Effect of Pressure on the Order-Disorder Transition Temperature of Vacancies inNiVTi2S4

Abstract

The order-disorder transition of vacancies in $\mathrm{Ni}V{\mathrm{Ti}}_2{\mathrm{S}}_4$ has been studied by electrical-resistivity measurements at hydrostatic pressures up to 7 kbar. The measured resistivity values indicate that the order-disorder transition is first order. The transition temperature as a function of pressure can be expressed by the empirical relations $T_c^h=(348.5+9.2P-0.31\mathrm{}{P}^2)$ K in heating and $T_c^c=(343.5+9.7P-0.32\mathrm{}{P}^2)$ K in cooling runs, where $P$ is the applied pressure in kbar. Application of the Bean-Rodbell method gives the ordering energy ${\Xi }_0=-0.030\mathrm{}$ eV/Ni atom, its volume dependence $\left(\frac{V}{\Xi }\right)\times \left(\frac{d\Xi }{\mathrm{dV}}\right)=-40\mathrm{}$, and the compressibility $\kappa =7\mathrm{}\times {10}^{-4\mathrm{}}$ ${\mathrm{kbar}}^{-1\mathrm{}}$ at the transition temperature at 0 kbar. The critical pressure for the first-order-to-second-order transition is estimated to be 14 kbar which nearly agrees with the value 12 kbar obtained from linear extrapolation of experimental ($T_c^h-T_c^c$) values. The initial pressure slopes of the transition temperature are considerably larger than those of the order-disorder systems without vacancies.
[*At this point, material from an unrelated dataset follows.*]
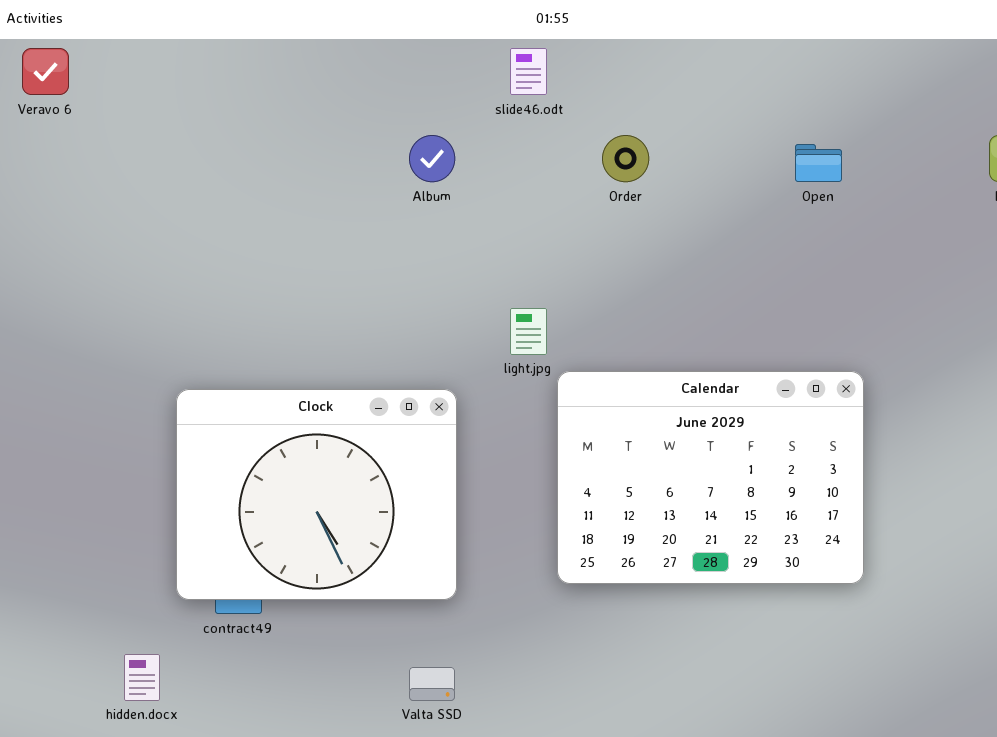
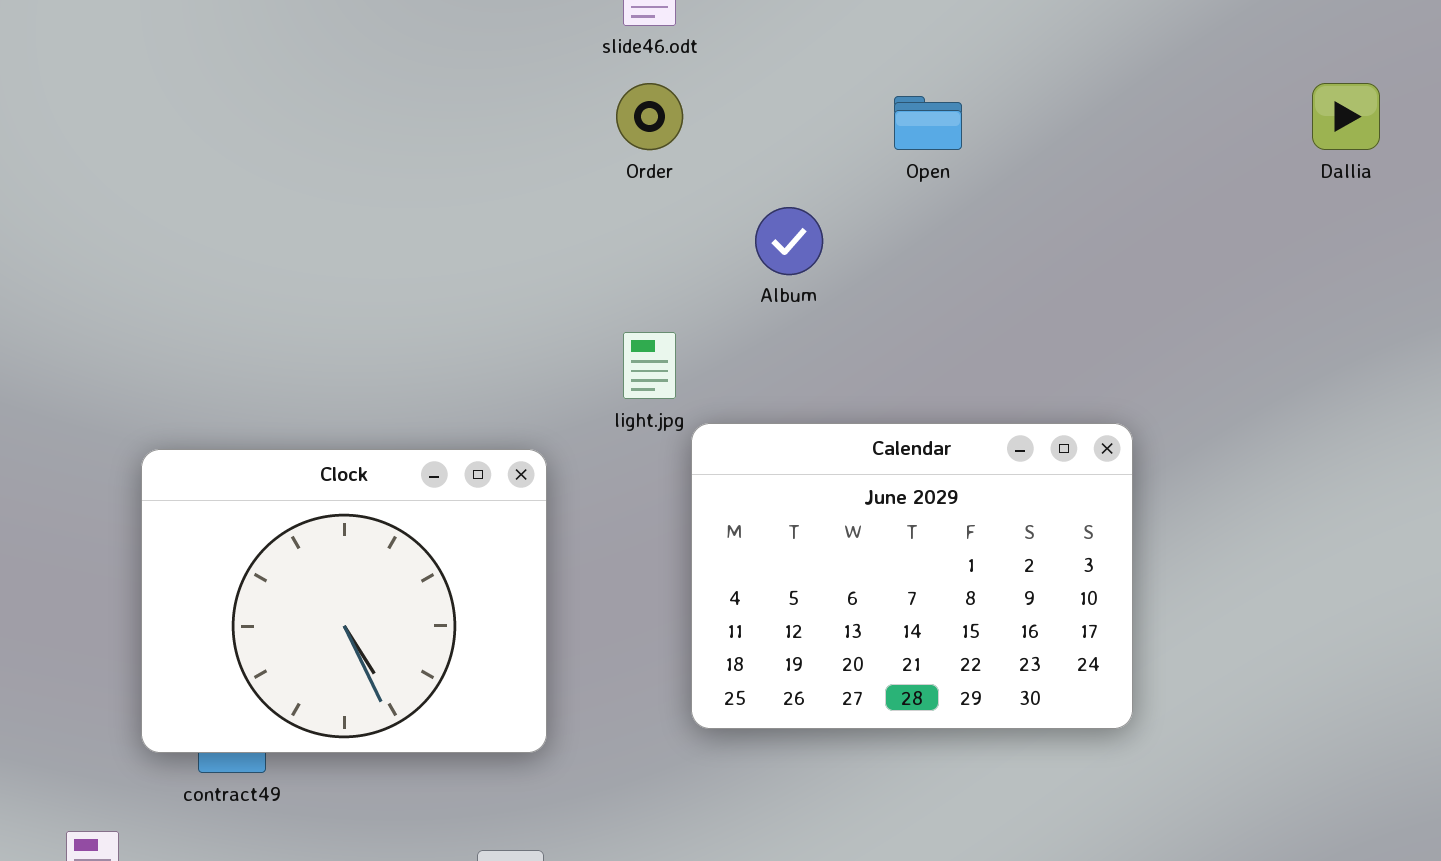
Album: [409,135,455,182] -> [755,207,823,275], moved
Order: [602,135,649,182] -> [616,83,683,150], moved
Open: [795,144,842,182] -> [894,96,962,150], moved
The pressure effect can be explained by the volume-dependent differences in the following terms: (i) the Madelung energy of the Ni ions screened by the conduction electrons, (ii) the core-core interaction energy between Ni atoms, and (iii) the self-energy of $e^T$ orbital electrons split from $t_{2g}$ states in Ni Wigner-Setiz cell, between the ordered and the disordered states.